> [WORK TO COMPLETE] Your whole reply should be the lines from the one that contains "right knee: (276, 615)" through the last line of the listing, copied exactly.

━━━

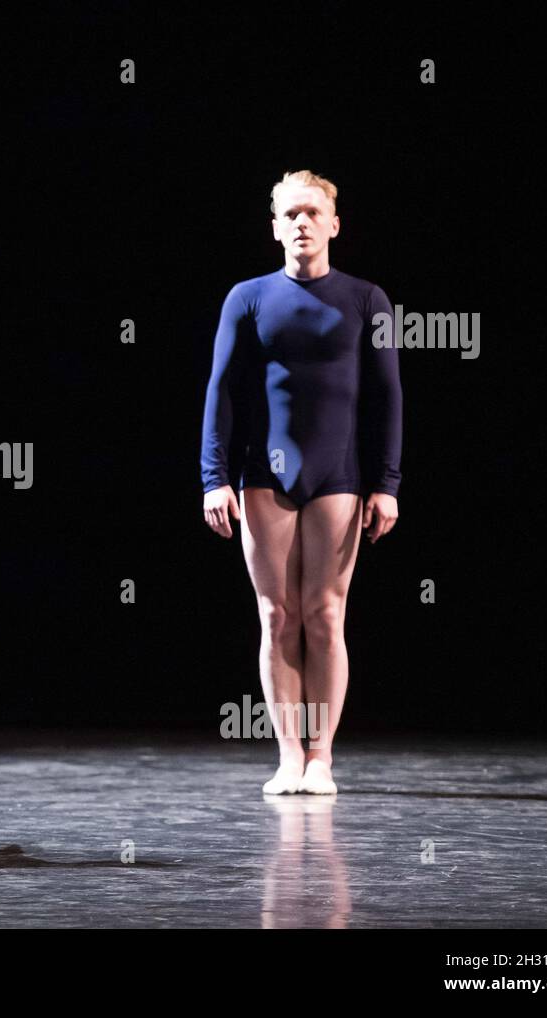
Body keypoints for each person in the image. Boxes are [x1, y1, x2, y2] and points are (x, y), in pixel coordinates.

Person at [199, 170, 401, 796]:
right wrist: (213, 477)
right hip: (264, 474)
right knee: (276, 615)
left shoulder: (369, 300)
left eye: (312, 212)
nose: (302, 223)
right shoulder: (248, 297)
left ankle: (323, 759)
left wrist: (387, 481)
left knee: (325, 614)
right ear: (275, 227)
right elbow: (221, 392)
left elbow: (388, 396)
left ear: (334, 223)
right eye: (290, 215)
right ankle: (289, 756)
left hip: (338, 474)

━━━

> [ANSWER BELOW]
right knee: (276, 615)
left shoulder: (369, 300)
left eye: (312, 212)
nose: (302, 223)
right shoulder: (248, 297)
left ankle: (323, 759)
left wrist: (387, 481)
left knee: (325, 614)
right ear: (275, 227)
right elbow: (221, 392)
left elbow: (388, 396)
left ear: (334, 223)
right eye: (290, 215)
right ankle: (289, 756)
left hip: (338, 474)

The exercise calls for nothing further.